> [Work order]: From the line containing "16: (106, 68)" to the end of the records, print every line exactly, both ends included, and leave out the pictures.

★ ★ ★ ★ ★ ★ ★

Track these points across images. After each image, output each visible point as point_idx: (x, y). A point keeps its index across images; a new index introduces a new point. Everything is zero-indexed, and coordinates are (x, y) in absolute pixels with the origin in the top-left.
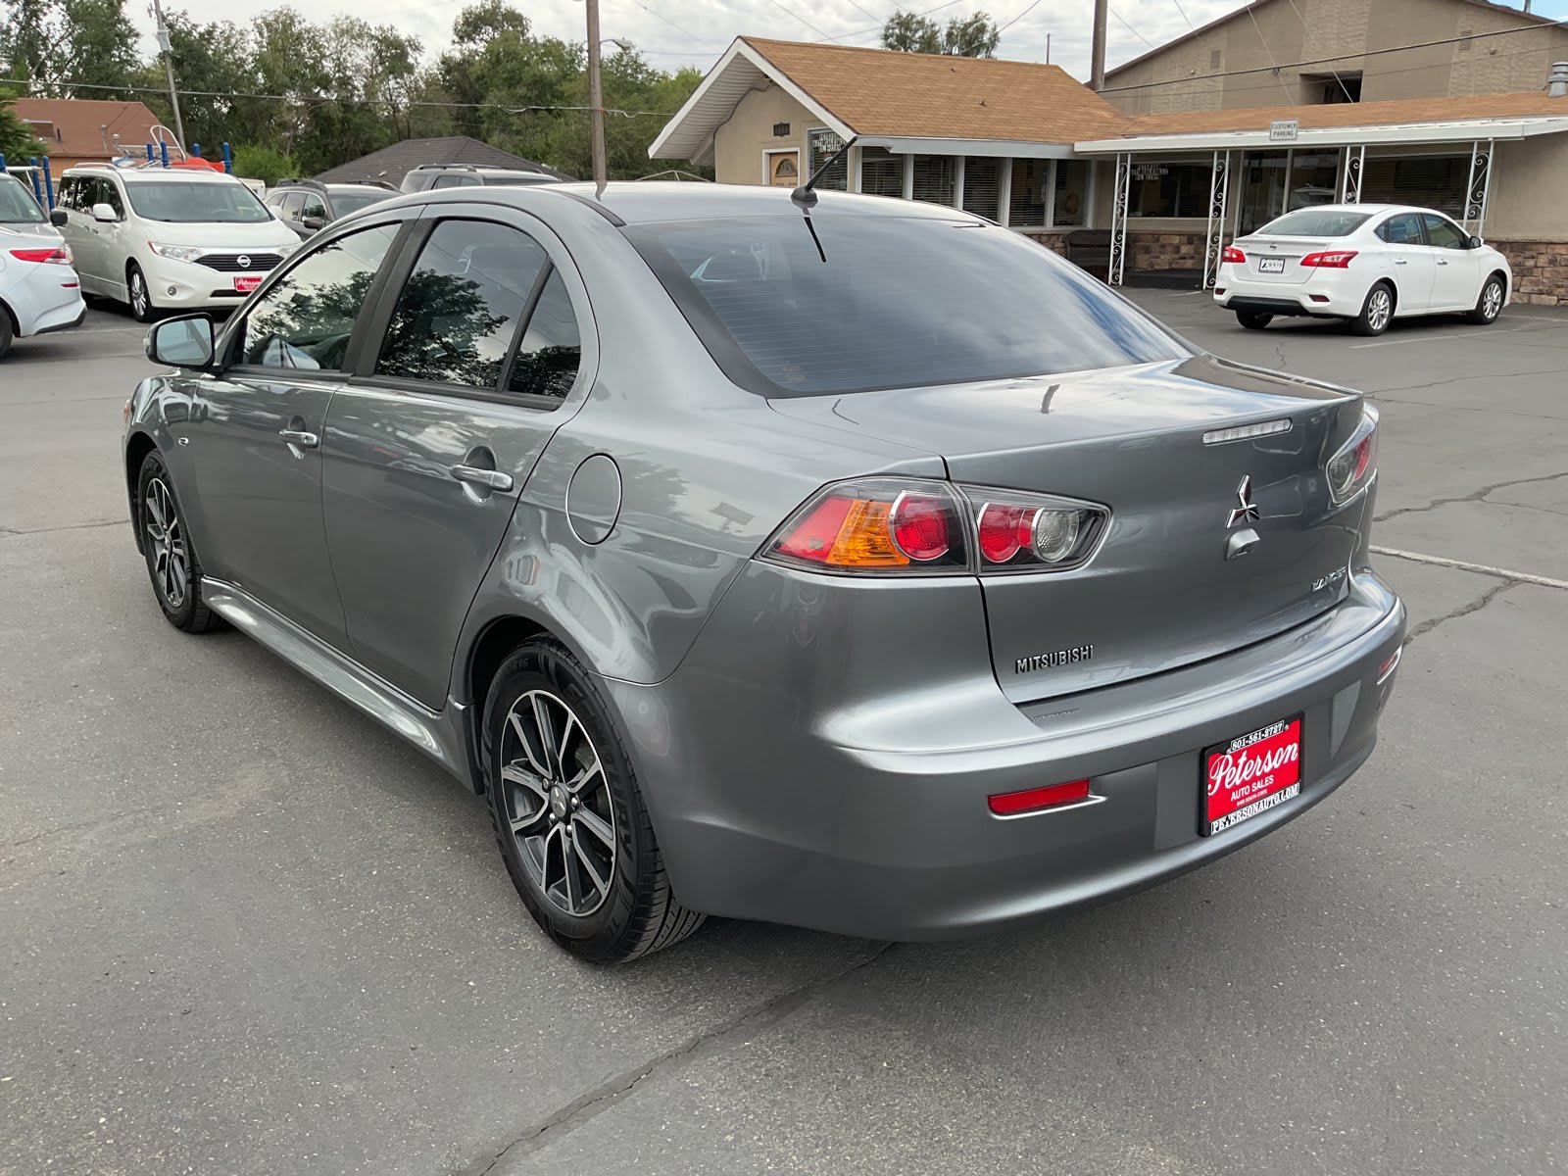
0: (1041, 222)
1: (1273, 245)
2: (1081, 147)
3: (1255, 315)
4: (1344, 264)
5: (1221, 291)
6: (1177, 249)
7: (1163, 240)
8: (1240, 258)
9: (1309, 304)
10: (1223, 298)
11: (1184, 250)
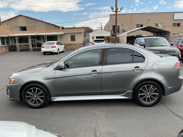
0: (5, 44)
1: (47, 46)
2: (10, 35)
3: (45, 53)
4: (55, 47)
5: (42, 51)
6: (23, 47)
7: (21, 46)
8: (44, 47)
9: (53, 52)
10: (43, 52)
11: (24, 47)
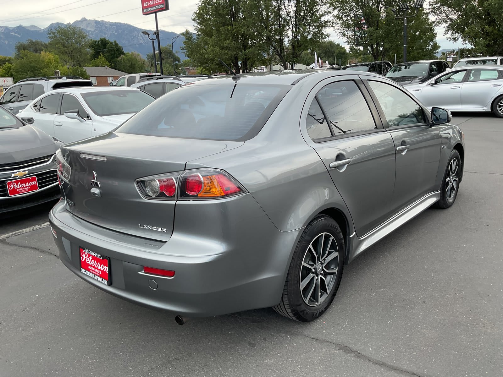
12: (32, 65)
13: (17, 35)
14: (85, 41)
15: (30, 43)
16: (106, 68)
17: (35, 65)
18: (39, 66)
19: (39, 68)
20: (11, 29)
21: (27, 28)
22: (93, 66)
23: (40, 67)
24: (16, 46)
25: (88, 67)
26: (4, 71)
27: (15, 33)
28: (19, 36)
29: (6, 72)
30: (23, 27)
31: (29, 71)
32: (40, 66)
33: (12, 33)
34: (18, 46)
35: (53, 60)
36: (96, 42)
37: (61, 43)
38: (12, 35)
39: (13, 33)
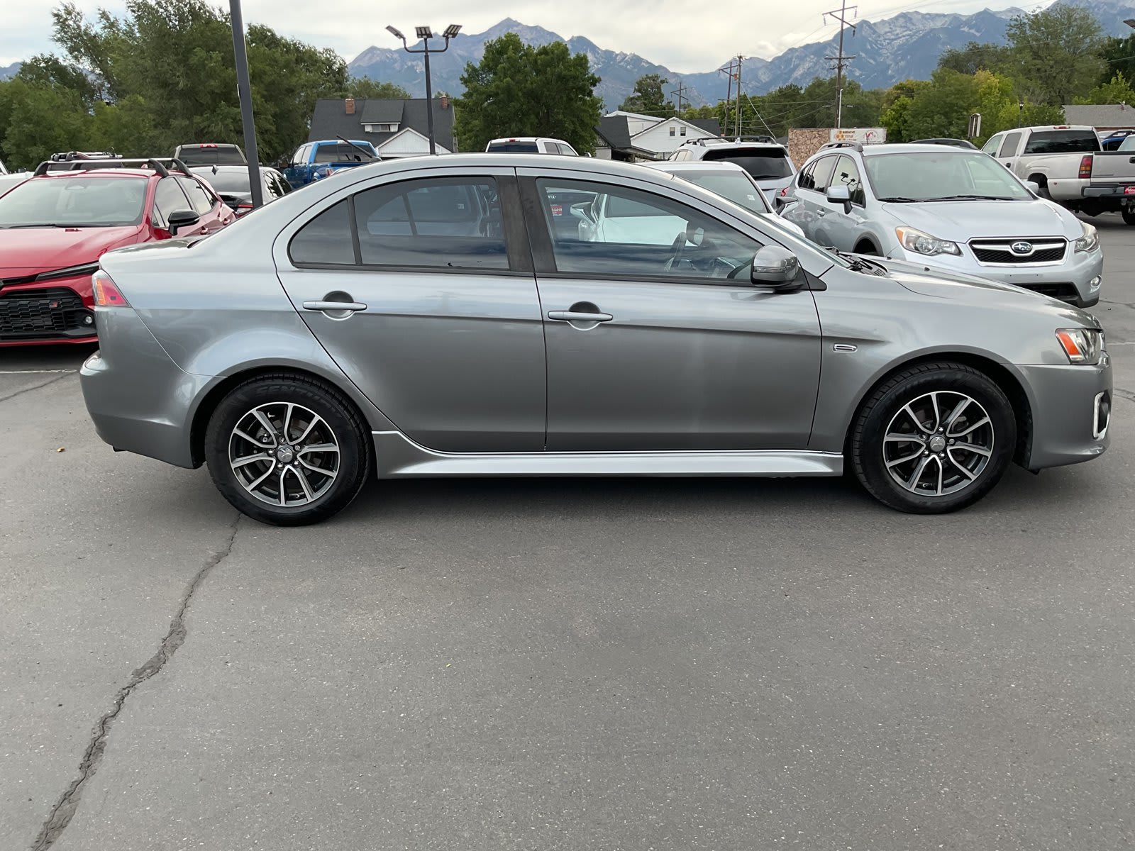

★ ★ ★ ★ ★ ★ ★

> [Exercise result]:
16: (106, 68)
17: (35, 65)
18: (39, 66)
19: (39, 68)
20: (11, 29)
21: (27, 28)
22: (93, 66)
23: (40, 67)
24: (16, 46)
25: (88, 67)
26: (4, 71)
27: (15, 33)
28: (19, 36)
29: (6, 72)
30: (23, 27)
31: (29, 71)
32: (40, 66)
33: (12, 33)
34: (18, 46)
35: (53, 60)
36: (96, 42)
37: (61, 43)
38: (12, 35)
39: (13, 33)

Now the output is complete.